Build Path NZResidential construction and development, made clear.

Safety

Demolition issue

This can change development yield, consent pathway, purchase price, funding, construction cost, settlement timing, or legal risk. Treat it as a decision point, not background noise.

Due diligence / demolitionHighdemolitionasbestosservicessafety

What it looks like

  • Existing building is harder to demolish than expected because of access, services, asbestos, structural instability, neighbours, or council requirements.

Likely causes

  • Incomplete building inspection
  • No hazardous materials survey
  • Poor access
  • Services not isolated
  • Neighbouring structures close

Immediate action

  1. 1Pause the affected decision or commitment until the issue is understood.
  2. 2Record the issue in the risk register with date, source, owner, and next action.
  3. 3Send the relevant documents to Demolition contractor, Asbestos assessor/removalist, Engineer and ask for written advice.
  4. 4Update feasibility, programme, budget, and decision register if cost, time, yield, consent, title, finance, or sales assumptions may change.

Step-by-step solution

  1. 1Define the problem in one sentence and identify which project decision it affects.
  2. 2Check the controlling documents: Demolition plan, Asbestos survey, Property file, Service disconnection records, and related project records.
  3. 3Ask the responsible professional to confirm whether the issue is real, minor, manageable, or project-changing.
  4. 4List the available options: redesign, renegotiate, seek consent, add cost allowance, change programme, change sales strategy, or abandon.
  5. 5Price and programme each option using the current feasibility model.
  6. 6Make a written decision with source references and approval from the developer or project owner.
  7. 7Notify affected parties such as lender, lawyer, consultants, builder, agent, buyer, or council when required.

What not to do

  • Do not rely on a seller, agent, or builder comment when a planner, lawyer, accountant, engineer, surveyor, valuer, lender, or council needs to confirm it.
  • Do not hide the issue from the feasibility just because the project looked profitable yesterday.
  • Do not waive due diligence, lodge consent, sign a contract, approve a variation, or promise settlement while the issue is unresolved.
  • Do not give legal, tax, finance, planning, engineering, or council advice to others unless a qualified professional has confirmed it.

Source / Where to check

Use WorkSafe NZ for construction health and safety duties, risk management, and practical guidance for residential construction work.
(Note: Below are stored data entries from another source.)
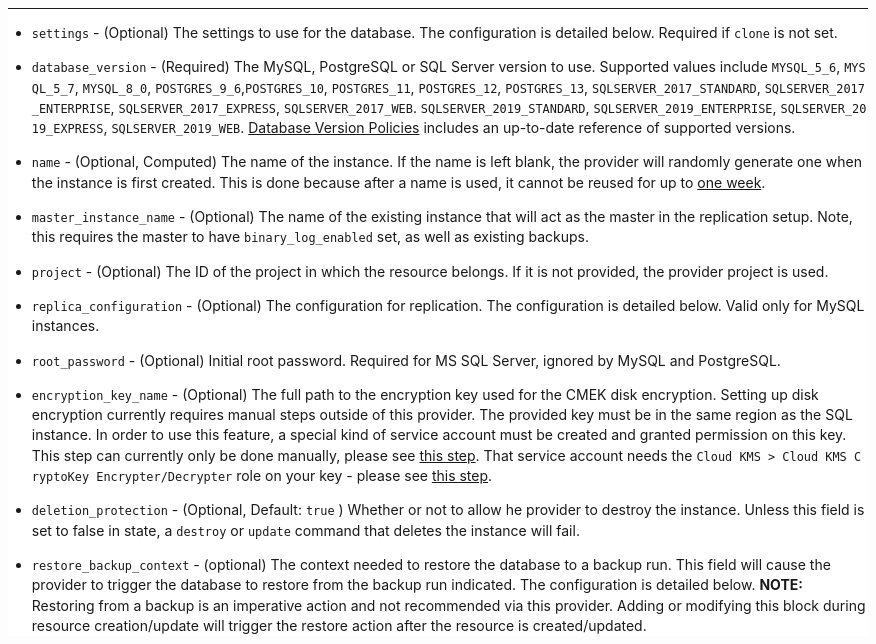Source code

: - - -

* `settings` - (Optional) The settings to use for the database. The
    configuration is detailed below. Required if `clone` is not set.

* `database_version` - (Required) The MySQL, PostgreSQL or
SQL Server version to use. Supported values include `MYSQL_5_6`,
`MYSQL_5_7`, `MYSQL_8_0`, `POSTGRES_9_6`,`POSTGRES_10`, `POSTGRES_11`,
`POSTGRES_12`, `POSTGRES_13`, `SQLSERVER_2017_STANDARD`,
`SQLSERVER_2017_ENTERPRISE`, `SQLSERVER_2017_EXPRESS`, `SQLSERVER_2017_WEB`.
`SQLSERVER_2019_STANDARD`, `SQLSERVER_2019_ENTERPRISE`, `SQLSERVER_2019_EXPRESS`,
`SQLSERVER_2019_WEB`.
[Database Version Policies](https://cloud.google.com/sql/docs/db-versions)
includes an up-to-date reference of supported versions.

* `name` - (Optional, Computed) The name of the instance. If the name is left
    blank, the provider will randomly generate one when the instance is first
    created. This is done because after a name is used, it cannot be reused for
    up to [one week](https://cloud.google.com/sql/docs/delete-instance).

* `master_instance_name` - (Optional) The name of the existing instance that will
    act as the master in the replication setup. Note, this requires the master to
    have `binary_log_enabled` set, as well as existing backups.

* `project` - (Optional) The ID of the project in which the resource belongs. If it
    is not provided, the provider project is used.

* `replica_configuration` - (Optional) The configuration for replication. The
    configuration is detailed below. Valid only for MySQL instances.

* `root_password` - (Optional) Initial root password. Required for MS SQL Server, ignored by MySQL and PostgreSQL.

* `encryption_key_name` - (Optional)
    The full path to the encryption key used for the CMEK disk encryption.  Setting
    up disk encryption currently requires manual steps outside of this provider.
    The provided key must be in the same region as the SQL instance.  In order
    to use this feature, a special kind of service account must be created and
    granted permission on this key.  This step can currently only be done
    manually, please see [this step](https://cloud.google.com/sql/docs/mysql/configure-cmek#service-account).
    That service account needs the `Cloud KMS > Cloud KMS CryptoKey Encrypter/Decrypter` role on your
    key - please see [this step](https://cloud.google.com/sql/docs/mysql/configure-cmek#grantkey).

* `deletion_protection` - (Optional, Default: `true` ) Whether or not to allow he provider to destroy the instance. Unless this field is set to false
in state, a `destroy` or `update` command that deletes the instance will fail.

* `restore_backup_context` - (optional) The context needed to restore the database to a backup run. This field will
    cause the provider to trigger the database to restore from the backup run indicated. The configuration is detailed below.
    **NOTE:** Restoring from a backup is an imperative action and not recommended via this provider. Adding or modifying this
    block during resource creation/update will trigger the restore action after the resource is created/updated.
Use before demolition, refurbishment, or disturbance of possible asbestos-containing material.

Use BeforeUdig and utility providers before intrusive investigations, demolition, earthworks, service trenches, or connection works.

Relevant professional advice

Planner, surveyor, architect, engineer, quantity surveyor, lawyer, accountant, lender, valuer, real estate agent, and other project specialists must confirm site-specific decisions.

Cost impact

Medium to high from specialist work, safety controls, and delays.

Programme impact

Medium to high because demolition usually sits early on the construction path.